Text for analysis Block Start

Check out this File Handling Guide for more information.

2 Likes

@robingenz

Thank you for the response, that is indeed helpful. I wasn’t aware of the Capacitor.convertFileSrc method, which does make handling the different source types far easier.

@twestrick

Using the Capacitor HTTP plugin is going to be slower

I hadn’t appreciated that, I assumed using Web would be slower, as the Web would ultimately have to call native. I have changed my code to use XMLHttpRequest

I have fixed my issue and both of your answers pointed me in the correct direction.

Unfortunately when I stated in my earlier response that the “image.webPath” uploads correctly from the Android device, I was mistaken. Images didn’t load in either webPath or path on the device.

It seems the native version wasn’t uploading because the following doesn’t get set on the request header;

Content-Type", "multipart/form-data; boundary=----------------

However, on the upload from the web version, that does get set.

Text for analysis Block End
Dataset content Block Start

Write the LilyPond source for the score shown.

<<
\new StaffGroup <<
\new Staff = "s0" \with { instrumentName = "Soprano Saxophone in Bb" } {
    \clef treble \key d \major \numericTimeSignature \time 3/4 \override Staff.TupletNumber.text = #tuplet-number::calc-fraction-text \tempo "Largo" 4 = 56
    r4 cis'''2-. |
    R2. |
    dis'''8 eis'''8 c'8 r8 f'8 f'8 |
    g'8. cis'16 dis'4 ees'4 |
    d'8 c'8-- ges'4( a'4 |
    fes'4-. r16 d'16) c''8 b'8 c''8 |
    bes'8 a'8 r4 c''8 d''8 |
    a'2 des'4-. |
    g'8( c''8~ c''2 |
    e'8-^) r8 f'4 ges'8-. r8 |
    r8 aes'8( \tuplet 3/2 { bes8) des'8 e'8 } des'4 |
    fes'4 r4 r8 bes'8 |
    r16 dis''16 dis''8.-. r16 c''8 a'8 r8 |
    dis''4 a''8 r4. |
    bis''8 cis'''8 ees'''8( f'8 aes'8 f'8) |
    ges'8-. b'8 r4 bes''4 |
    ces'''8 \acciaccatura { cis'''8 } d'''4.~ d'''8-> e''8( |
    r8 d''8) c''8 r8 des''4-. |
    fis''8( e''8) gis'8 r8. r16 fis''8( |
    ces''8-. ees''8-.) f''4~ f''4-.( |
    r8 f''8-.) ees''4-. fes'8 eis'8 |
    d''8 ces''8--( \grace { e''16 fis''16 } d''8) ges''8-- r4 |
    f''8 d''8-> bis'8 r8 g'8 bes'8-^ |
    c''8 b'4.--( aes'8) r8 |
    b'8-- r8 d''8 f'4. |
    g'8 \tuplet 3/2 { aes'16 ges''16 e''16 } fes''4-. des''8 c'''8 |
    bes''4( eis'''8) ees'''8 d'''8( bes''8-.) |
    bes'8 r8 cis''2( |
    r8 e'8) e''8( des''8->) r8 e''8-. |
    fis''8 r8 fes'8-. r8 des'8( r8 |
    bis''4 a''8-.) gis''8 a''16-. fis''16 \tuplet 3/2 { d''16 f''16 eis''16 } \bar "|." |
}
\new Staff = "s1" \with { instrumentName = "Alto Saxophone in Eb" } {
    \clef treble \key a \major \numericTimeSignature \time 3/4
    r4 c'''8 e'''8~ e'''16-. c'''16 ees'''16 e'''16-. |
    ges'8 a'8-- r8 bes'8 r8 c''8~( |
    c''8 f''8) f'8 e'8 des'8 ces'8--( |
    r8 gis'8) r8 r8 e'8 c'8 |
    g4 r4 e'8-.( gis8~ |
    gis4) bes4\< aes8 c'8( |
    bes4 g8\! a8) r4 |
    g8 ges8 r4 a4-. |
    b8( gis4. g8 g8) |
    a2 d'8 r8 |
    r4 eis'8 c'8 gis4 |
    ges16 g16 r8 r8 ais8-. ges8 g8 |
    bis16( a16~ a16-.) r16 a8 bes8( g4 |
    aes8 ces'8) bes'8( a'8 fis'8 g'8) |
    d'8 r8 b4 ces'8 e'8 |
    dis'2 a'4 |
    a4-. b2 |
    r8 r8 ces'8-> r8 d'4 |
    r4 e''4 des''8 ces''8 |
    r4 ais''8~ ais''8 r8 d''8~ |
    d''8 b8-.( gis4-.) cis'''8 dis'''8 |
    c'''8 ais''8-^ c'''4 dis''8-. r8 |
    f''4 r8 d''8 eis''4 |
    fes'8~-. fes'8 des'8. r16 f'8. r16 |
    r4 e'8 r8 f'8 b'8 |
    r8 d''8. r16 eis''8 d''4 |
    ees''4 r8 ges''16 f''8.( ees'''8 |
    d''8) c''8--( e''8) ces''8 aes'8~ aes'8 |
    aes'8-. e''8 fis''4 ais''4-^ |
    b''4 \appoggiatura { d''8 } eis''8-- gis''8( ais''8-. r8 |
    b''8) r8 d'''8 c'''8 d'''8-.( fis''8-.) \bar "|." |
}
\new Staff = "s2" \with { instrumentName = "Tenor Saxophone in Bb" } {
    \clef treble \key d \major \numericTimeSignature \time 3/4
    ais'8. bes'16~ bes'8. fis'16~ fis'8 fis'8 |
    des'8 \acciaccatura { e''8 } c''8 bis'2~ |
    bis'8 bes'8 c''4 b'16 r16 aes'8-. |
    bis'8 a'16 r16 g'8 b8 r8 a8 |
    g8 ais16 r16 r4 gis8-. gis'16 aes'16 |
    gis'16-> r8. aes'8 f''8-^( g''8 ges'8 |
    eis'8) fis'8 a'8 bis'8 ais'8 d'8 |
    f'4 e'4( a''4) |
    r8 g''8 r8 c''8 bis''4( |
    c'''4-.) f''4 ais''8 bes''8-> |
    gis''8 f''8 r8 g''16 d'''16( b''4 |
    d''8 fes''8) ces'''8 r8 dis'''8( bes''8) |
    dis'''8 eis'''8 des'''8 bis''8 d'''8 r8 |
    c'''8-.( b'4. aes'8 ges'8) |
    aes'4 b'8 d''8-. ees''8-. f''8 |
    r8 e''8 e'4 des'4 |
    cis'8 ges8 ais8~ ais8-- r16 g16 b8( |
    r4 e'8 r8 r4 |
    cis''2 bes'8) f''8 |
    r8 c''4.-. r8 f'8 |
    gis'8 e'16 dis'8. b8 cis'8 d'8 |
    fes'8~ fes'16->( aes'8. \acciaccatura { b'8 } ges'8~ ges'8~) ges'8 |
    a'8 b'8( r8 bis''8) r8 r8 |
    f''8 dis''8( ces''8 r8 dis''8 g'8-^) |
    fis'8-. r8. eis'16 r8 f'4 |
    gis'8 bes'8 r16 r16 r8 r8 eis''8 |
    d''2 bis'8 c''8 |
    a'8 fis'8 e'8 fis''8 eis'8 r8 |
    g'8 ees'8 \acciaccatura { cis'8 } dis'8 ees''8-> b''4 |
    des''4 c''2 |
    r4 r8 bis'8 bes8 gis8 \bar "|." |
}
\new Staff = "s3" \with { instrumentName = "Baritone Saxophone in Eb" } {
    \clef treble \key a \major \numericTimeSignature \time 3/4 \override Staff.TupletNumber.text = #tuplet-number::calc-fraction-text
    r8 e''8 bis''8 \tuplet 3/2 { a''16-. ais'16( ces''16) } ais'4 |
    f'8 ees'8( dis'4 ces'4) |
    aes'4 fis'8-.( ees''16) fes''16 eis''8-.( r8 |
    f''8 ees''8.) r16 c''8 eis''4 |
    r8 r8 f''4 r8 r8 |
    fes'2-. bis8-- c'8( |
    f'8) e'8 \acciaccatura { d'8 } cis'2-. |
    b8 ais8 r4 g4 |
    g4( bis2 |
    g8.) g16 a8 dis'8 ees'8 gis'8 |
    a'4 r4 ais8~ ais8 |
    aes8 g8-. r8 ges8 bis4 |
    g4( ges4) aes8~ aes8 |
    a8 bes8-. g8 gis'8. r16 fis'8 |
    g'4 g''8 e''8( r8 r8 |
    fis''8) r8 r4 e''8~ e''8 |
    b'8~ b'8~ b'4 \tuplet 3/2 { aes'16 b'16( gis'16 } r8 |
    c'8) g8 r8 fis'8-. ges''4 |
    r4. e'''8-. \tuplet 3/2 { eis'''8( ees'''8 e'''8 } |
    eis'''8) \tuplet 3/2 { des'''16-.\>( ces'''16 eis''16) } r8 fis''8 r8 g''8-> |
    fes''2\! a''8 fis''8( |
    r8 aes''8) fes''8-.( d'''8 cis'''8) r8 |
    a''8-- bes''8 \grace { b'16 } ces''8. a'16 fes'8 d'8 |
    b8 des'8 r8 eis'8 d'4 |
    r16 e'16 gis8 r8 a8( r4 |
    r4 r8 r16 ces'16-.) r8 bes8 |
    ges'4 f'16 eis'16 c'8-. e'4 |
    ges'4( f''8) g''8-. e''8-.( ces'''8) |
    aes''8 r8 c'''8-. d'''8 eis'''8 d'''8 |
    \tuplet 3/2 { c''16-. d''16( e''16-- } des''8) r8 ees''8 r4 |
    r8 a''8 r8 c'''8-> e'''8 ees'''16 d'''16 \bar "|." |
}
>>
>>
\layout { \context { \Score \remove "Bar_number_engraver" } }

Dataset content Block End

Activity 1 -> Set down the stretch of the file upload discussion from "I hadn’t appreciated" through "does get set.".
Activity 2 -> Decide whether each statement agrees with the file upload discussion, answering yes or no and quoting the words that settle it: (a) The writer had not known about the Capacitor.convertFileSrc method. (b) The writer switched the code to the Capacitor HTTP plugin. (c) Images from the Android device loaded through webPath.
This material has nothing to do with the text.

Task answer 1 ->
I hadn’t appreciated that, I assumed using Web would be slower, as the Web would ultimately have to call native. I have changed my code to use XMLHttpRequest

I have fixed my issue and both of your answers pointed me in the correct direction.

Unfortunately when I stated in my earlier response that the “image.webPath” uploads correctly from the Android device, I was mistaken. Images didn’t load in either webPath or path on the device.

It seems the native version wasn’t uploading because the following doesn’t get set on the request header;

Content-Type", "multipart/form-data; boundary=----------------

However, on the upload from the web version, that does get set.

Task answer 2 ->
(a) Yes: "I wasn’t aware of the Capacitor.convertFileSrc method"
(b) No: "I have changed my code to use XMLHttpRequest"
(c) No: "Images didn’t load in either webPath or path on the device."